Data for processing:
+---+

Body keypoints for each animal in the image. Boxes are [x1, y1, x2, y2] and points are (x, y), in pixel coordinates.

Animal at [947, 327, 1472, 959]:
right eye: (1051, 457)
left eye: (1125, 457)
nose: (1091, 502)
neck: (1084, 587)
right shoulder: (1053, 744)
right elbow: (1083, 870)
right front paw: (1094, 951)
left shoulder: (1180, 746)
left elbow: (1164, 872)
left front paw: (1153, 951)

+---+

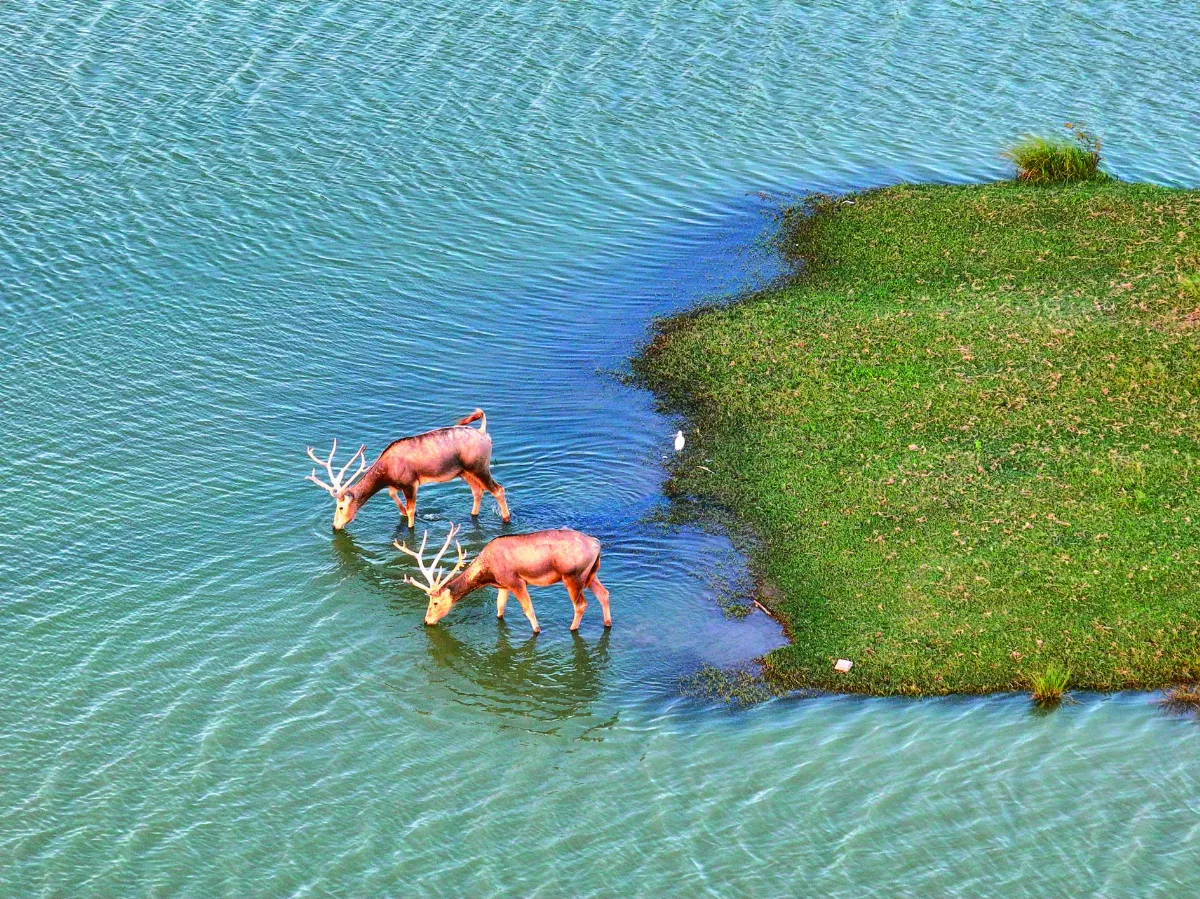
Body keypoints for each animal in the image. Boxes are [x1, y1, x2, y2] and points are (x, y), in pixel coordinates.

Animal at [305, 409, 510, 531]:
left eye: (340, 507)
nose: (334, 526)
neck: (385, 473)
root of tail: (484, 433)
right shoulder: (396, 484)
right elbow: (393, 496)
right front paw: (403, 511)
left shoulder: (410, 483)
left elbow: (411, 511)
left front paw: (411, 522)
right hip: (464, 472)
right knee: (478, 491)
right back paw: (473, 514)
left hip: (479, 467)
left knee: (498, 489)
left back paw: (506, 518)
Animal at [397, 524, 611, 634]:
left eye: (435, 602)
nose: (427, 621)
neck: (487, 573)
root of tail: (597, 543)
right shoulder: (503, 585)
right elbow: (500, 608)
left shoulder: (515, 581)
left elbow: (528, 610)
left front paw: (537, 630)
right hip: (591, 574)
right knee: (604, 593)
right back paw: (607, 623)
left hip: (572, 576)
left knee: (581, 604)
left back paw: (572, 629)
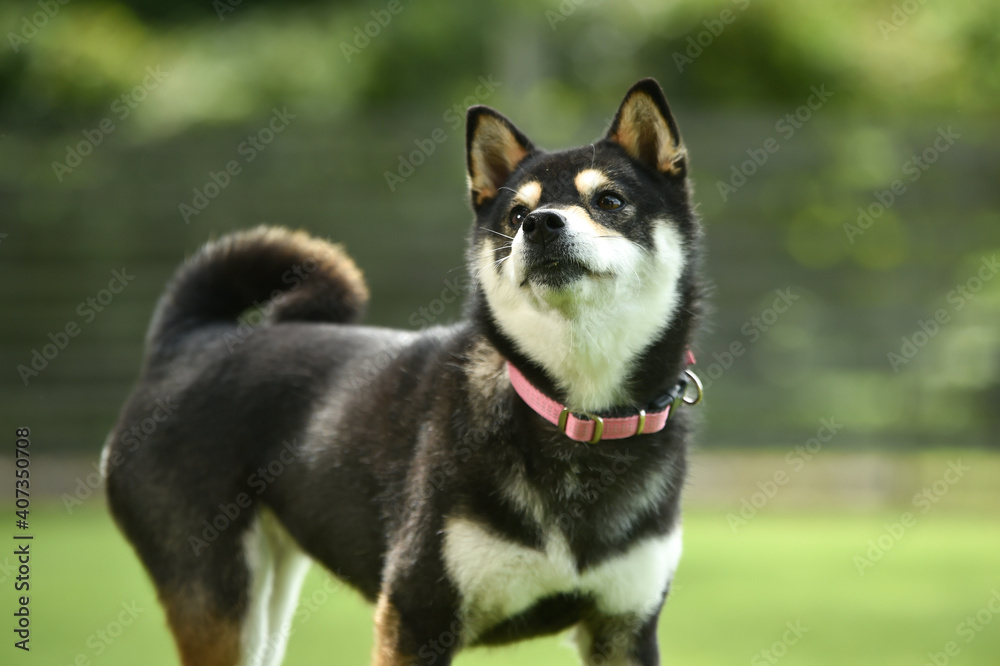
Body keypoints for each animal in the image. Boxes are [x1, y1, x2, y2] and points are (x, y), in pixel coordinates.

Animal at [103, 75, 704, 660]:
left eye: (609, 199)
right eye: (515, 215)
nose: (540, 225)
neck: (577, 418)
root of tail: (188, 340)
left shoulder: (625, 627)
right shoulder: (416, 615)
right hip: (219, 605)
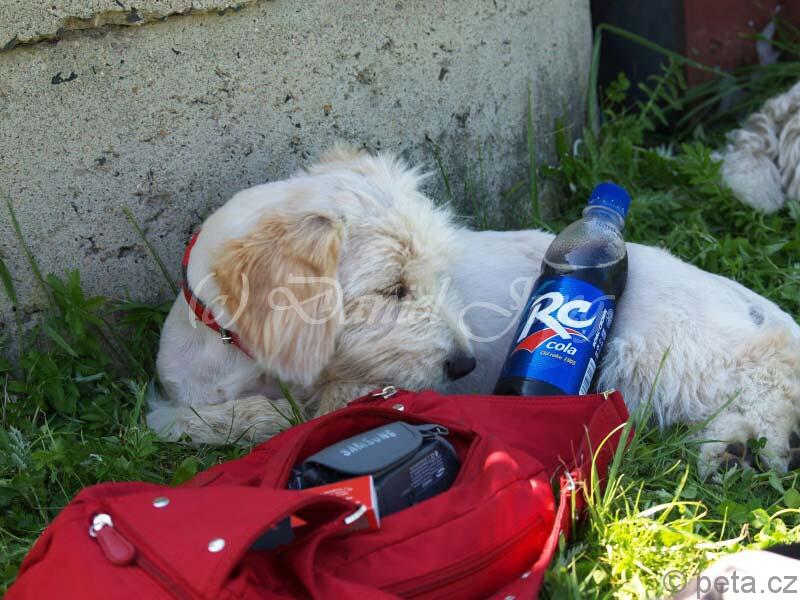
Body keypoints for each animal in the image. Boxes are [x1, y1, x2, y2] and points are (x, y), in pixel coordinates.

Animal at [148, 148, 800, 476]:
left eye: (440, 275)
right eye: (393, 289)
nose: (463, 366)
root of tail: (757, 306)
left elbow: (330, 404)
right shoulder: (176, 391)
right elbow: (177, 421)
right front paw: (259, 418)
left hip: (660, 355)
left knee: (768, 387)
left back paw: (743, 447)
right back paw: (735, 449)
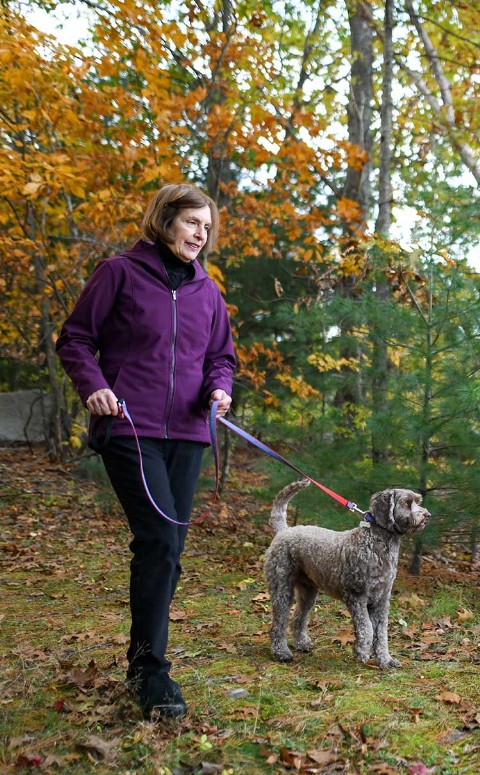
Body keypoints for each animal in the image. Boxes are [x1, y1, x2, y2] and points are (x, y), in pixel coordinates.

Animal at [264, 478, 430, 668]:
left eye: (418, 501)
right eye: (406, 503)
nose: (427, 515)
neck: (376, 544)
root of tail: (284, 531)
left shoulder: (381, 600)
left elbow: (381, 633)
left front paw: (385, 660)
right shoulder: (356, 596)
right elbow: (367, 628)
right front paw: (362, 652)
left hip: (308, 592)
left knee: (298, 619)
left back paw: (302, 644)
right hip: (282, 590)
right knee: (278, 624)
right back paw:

+---+

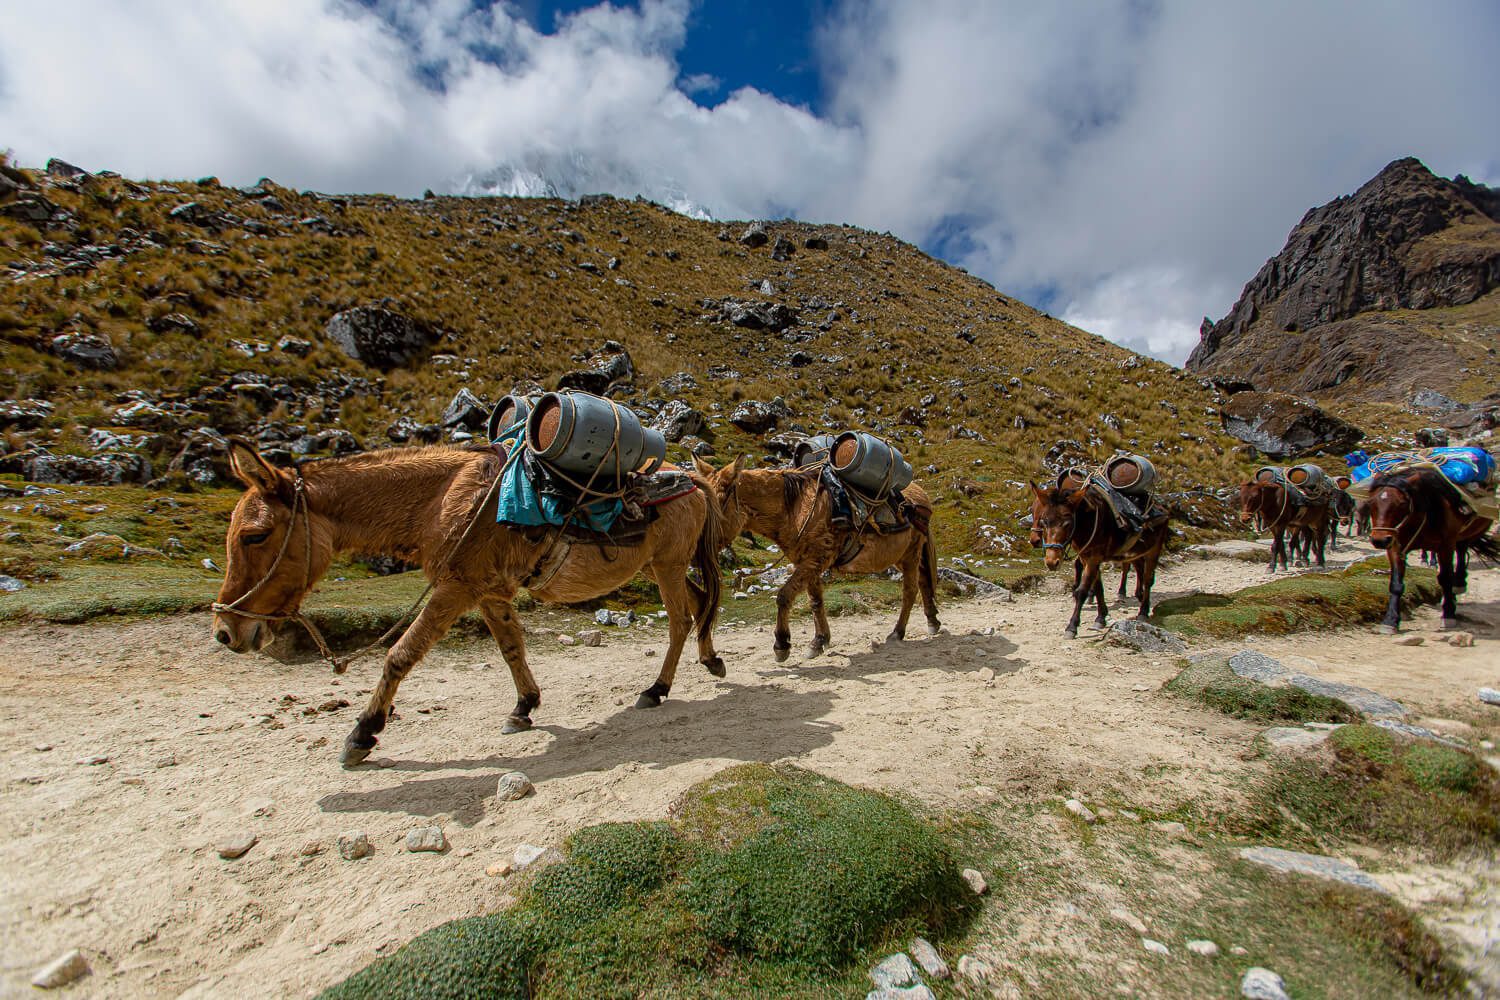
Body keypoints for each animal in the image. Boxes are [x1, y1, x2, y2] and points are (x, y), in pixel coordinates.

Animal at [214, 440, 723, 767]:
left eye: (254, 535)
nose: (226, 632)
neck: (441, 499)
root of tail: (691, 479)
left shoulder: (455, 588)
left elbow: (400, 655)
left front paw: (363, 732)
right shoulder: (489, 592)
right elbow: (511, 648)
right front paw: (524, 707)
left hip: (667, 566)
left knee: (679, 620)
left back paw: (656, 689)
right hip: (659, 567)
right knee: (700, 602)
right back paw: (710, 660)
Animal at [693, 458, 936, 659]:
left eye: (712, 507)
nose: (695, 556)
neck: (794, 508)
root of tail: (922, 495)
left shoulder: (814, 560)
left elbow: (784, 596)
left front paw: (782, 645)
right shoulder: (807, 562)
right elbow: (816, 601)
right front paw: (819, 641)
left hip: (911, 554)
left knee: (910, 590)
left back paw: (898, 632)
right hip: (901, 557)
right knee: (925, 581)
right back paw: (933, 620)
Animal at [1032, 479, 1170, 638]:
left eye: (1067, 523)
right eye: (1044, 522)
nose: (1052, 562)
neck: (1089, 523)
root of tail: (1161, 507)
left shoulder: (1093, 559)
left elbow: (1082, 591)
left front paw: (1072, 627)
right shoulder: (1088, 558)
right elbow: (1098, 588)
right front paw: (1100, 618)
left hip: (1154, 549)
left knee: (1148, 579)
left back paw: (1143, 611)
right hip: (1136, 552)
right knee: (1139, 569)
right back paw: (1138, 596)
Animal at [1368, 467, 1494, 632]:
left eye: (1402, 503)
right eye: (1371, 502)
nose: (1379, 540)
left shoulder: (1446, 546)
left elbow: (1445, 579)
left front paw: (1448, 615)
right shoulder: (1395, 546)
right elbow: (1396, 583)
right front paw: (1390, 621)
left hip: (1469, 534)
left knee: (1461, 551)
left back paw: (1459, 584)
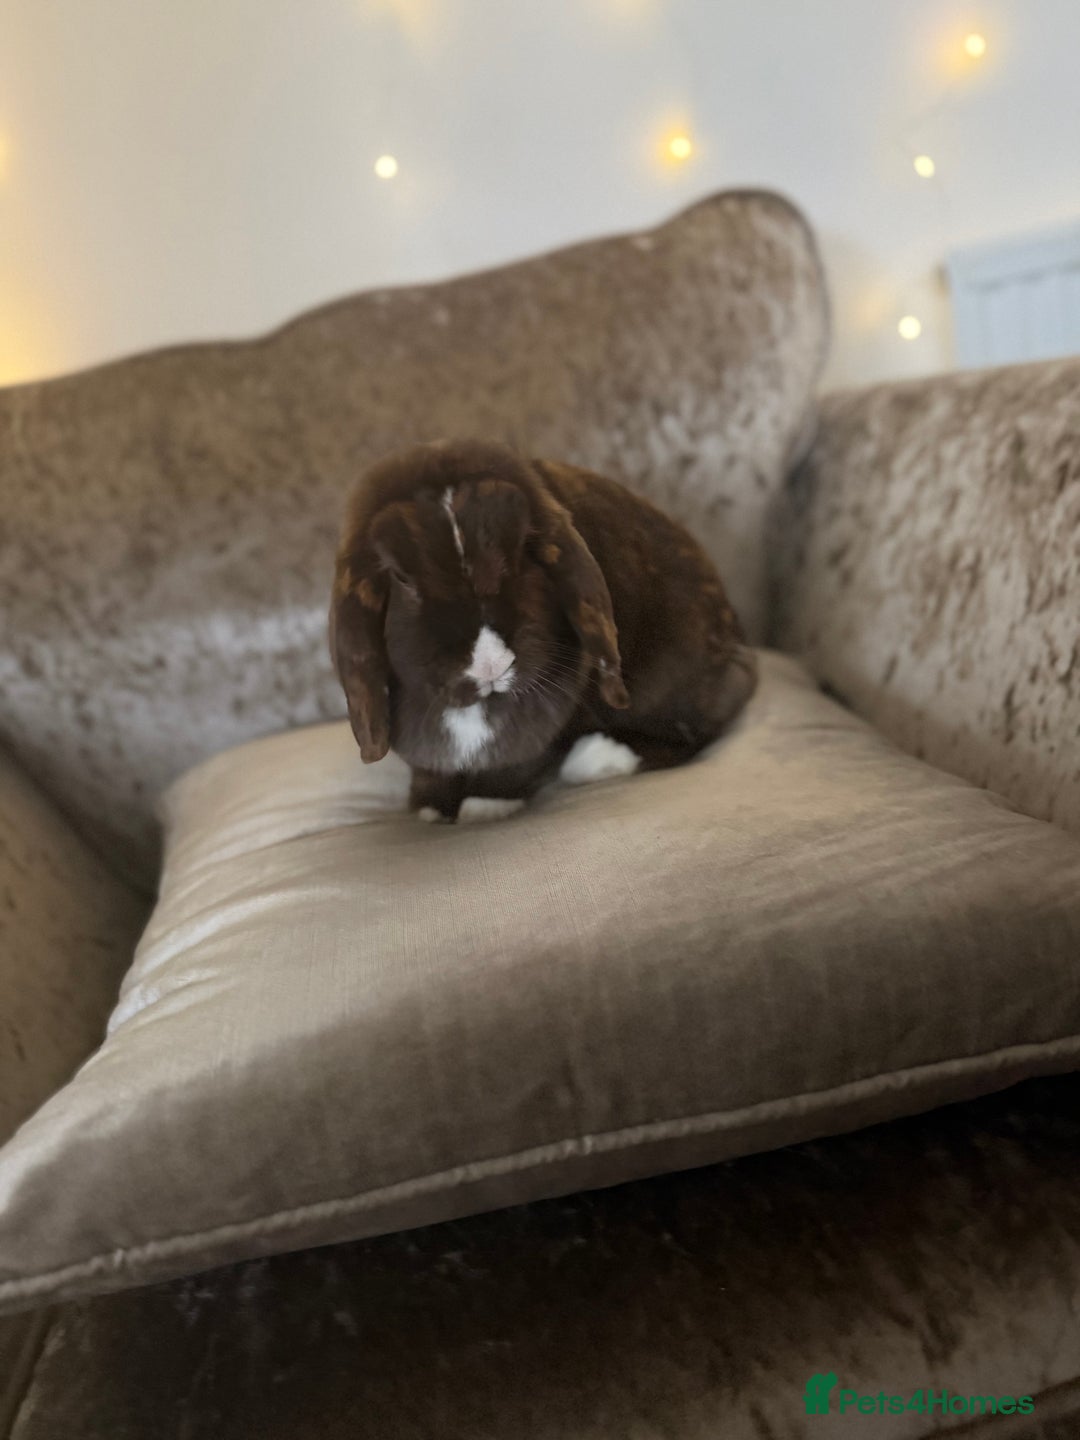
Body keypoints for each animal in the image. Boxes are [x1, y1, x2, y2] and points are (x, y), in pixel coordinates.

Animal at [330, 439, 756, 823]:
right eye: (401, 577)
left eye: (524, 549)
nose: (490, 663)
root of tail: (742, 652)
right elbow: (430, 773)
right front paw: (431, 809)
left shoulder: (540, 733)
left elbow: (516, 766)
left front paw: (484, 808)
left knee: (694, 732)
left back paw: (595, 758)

+---+

Exercise details: Everything above from the line with "left hip: (911, 554)" to the line with "nose: (1052, 562)", both included, must be repeated exactly, and nothing outside that range.

Written answer:
left hip: (911, 554)
left knee: (910, 590)
left back paw: (898, 632)
right hip: (901, 557)
right knee: (925, 581)
right back paw: (933, 620)
Animal at [1032, 479, 1170, 638]:
left eye: (1067, 523)
right eye: (1044, 522)
nose: (1052, 562)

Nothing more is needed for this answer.